> **TASK DETAILS**: Nothing but the pictures should be left out when the entries below are duplicated.

+++ RECORD SET

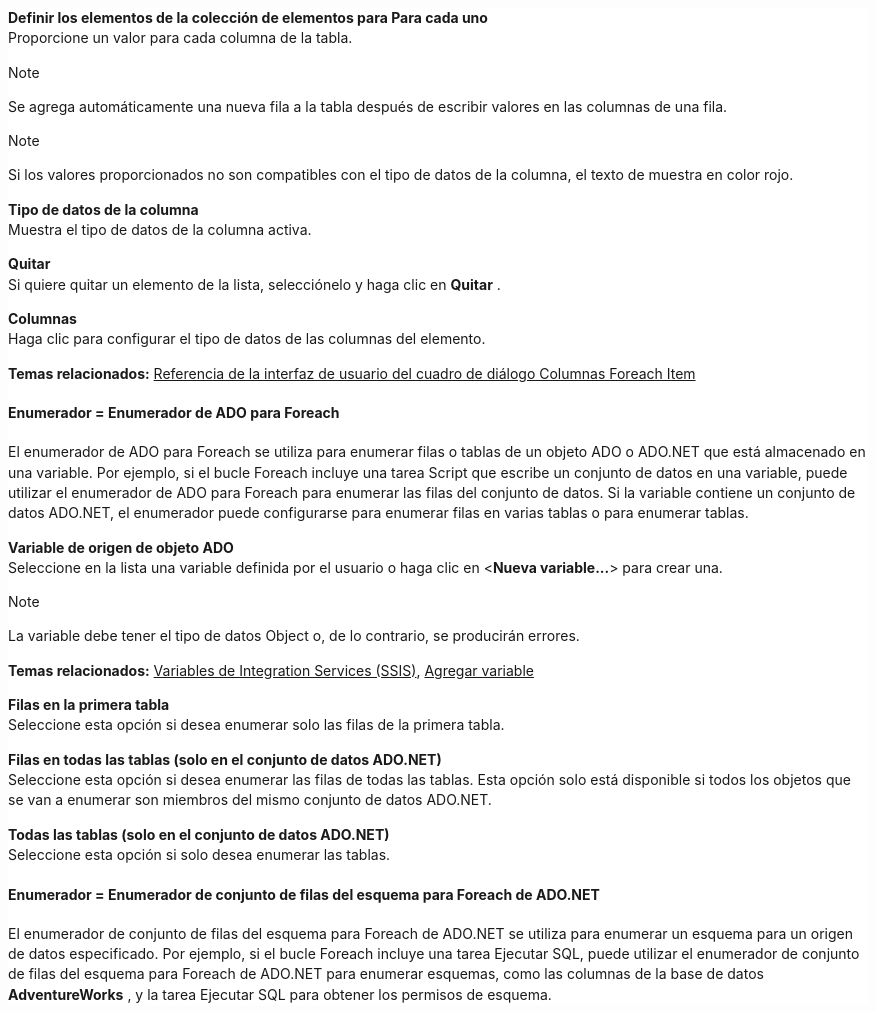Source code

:  **Definir los elementos de la colección de elementos para Para cada uno**  
 Proporcione un valor para cada columna de la tabla.  
  
> [!NOTE]  
>  Se agrega automáticamente una nueva fila a la tabla después de escribir valores en las columnas de una fila.  
  
> [!NOTE]  
>  Si los valores proporcionados no son compatibles con el tipo de datos de la columna, el texto de muestra en color rojo.  
  
 **Tipo de datos de la columna**  
 Muestra el tipo de datos de la columna activa.  
  
 **Quitar**  
 Si quiere quitar un elemento de la lista, selecciónelo y haga clic en **Quitar** .  
  
 **Columnas**  
 Haga clic para configurar el tipo de datos de las columnas del elemento.  
  
 **Temas relacionados:** [Referencia de la interfaz de usuario del cuadro de diálogo Columnas Foreach Item](https://msdn.microsoft.com/library/ea76aae0-8798-4677-8ab8-4a579de4957c)  
  
#### <a name="enumerator--foreach-ado-enumerator"></a>Enumerador = Enumerador de ADO para Foreach  
 El enumerador de ADO para Foreach se utiliza para enumerar filas o tablas de un objeto ADO o ADO.NET que está almacenado en una variable. Por ejemplo, si el bucle Foreach incluye una tarea Script que escribe un conjunto de datos en una variable, puede utilizar el enumerador de ADO para Foreach para enumerar las filas del conjunto de datos. Si la variable contiene un conjunto de datos ADO.NET, el enumerador puede configurarse para enumerar filas en varias tablas o para enumerar tablas.  
  
 **Variable de origen de objeto ADO**  
 Seleccione en la lista una variable definida por el usuario o haga clic en \<**Nueva variable...**> para crear una.  
  
> [!NOTE]  
>  La variable debe tener el tipo de datos Object o, de lo contrario, se producirán errores.  
  
 **Temas relacionados:** [Variables de Integration Services &#40;SSIS&#41;](../../integration-services/integration-services-ssis-variables.md), [Agregar variable](https://msdn.microsoft.com/library/d09b5d31-433f-4f7c-8c68-9df3a97785d5)  
  
 **Filas en la primera tabla**  
 Seleccione esta opción si desea enumerar solo las filas de la primera tabla.  
  
 **Filas en todas las tablas (solo en el conjunto de datos ADO.NET)**  
 Seleccione esta opción si desea enumerar las filas de todas las tablas. Esta opción solo está disponible si todos los objetos que se van a enumerar son miembros del mismo conjunto de datos ADO.NET.  
  
 **Todas las tablas (solo en el conjunto de datos ADO.NET)**  
 Seleccione esta opción si solo desea enumerar las tablas.  
  
#### <a name="enumerator--foreach-adonet-schema-rowset-enumerator"></a>Enumerador = Enumerador de conjunto de filas del esquema para Foreach de ADO.NET  
 El enumerador de conjunto de filas del esquema para Foreach de ADO.NET se utiliza para enumerar un esquema para un origen de datos especificado. Por ejemplo, si el bucle Foreach incluye una tarea Ejecutar SQL, puede utilizar el enumerador de conjunto de filas del esquema para Foreach de ADO.NET para enumerar esquemas, como las columnas de la base de datos **AdventureWorks** , y la tarea Ejecutar SQL para obtener los permisos de esquema.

++++++

> **EXERCISE RESULT**:
Source code

:  **Definir los elementos de la colección de elementos para Para cada uno**  
 Proporcione un valor para cada columna de la tabla.  
  
> [!NOTE]  
>  Se agrega automáticamente una nueva fila a la tabla después de escribir valores en las columnas de una fila.  
  
> [!NOTE]  
>  Si los valores proporcionados no son compatibles con el tipo de datos de la columna, el texto de muestra en color rojo.  
  
 **Tipo de datos de la columna**  
 Muestra el tipo de datos de la columna activa.  
  
 **Quitar**  
 Si quiere quitar un elemento de la lista, selecciónelo y haga clic en **Quitar** .  
  
 **Columnas**  
 Haga clic para configurar el tipo de datos de las columnas del elemento.  
  
 **Temas relacionados:** [Referencia de la interfaz de usuario del cuadro de diálogo Columnas Foreach Item](https://msdn.microsoft.com/library/ea76aae0-8798-4677-8ab8-4a579de4957c)  
  
#### <a name="enumerator--foreach-ado-enumerator"></a>Enumerador = Enumerador de ADO para Foreach  
 El enumerador de ADO para Foreach se utiliza para enumerar filas o tablas de un objeto ADO o ADO.NET que está almacenado en una variable. Por ejemplo, si el bucle Foreach incluye una tarea Script que escribe un conjunto de datos en una variable, puede utilizar el enumerador de ADO para Foreach para enumerar las filas del conjunto de datos. Si la variable contiene un conjunto de datos ADO.NET, el enumerador puede configurarse para enumerar filas en varias tablas o para enumerar tablas.  
  
 **Variable de origen de objeto ADO**  
 Seleccione en la lista una variable definida por el usuario o haga clic en \<**Nueva variable...**> para crear una.  
  
> [!NOTE]  
>  La variable debe tener el tipo de datos Object o, de lo contrario, se producirán errores.  
  
 **Temas relacionados:** [Variables de Integration Services &#40;SSIS&#41;](../../integration-services/integration-services-ssis-variables.md), [Agregar variable](https://msdn.microsoft.com/library/d09b5d31-433f-4f7c-8c68-9df3a97785d5)  
  
 **Filas en la primera tabla**  
 Seleccione esta opción si desea enumerar solo las filas de la primera tabla.  
  
 **Filas en todas las tablas (solo en el conjunto de datos ADO.NET)**  
 Seleccione esta opción si desea enumerar las filas de todas las tablas. Esta opción solo está disponible si todos los objetos que se van a enumerar son miembros del mismo conjunto de datos ADO.NET.  
  
 **Todas las tablas (solo en el conjunto de datos ADO.NET)**  
 Seleccione esta opción si solo desea enumerar las tablas.  
  
#### <a name="enumerator--foreach-adonet-schema-rowset-enumerator"></a>Enumerador = Enumerador de conjunto de filas del esquema para Foreach de ADO.NET  
 El enumerador de conjunto de filas del esquema para Foreach de ADO.NET se utiliza para enumerar un esquema para un origen de datos especificado. Por ejemplo, si el bucle Foreach incluye una tarea Ejecutar SQL, puede utilizar el enumerador de conjunto de filas del esquema para Foreach de ADO.NET para enumerar esquemas, como las columnas de la base de datos **AdventureWorks** , y la tarea Ejecutar SQL para obtener los permisos de esquema.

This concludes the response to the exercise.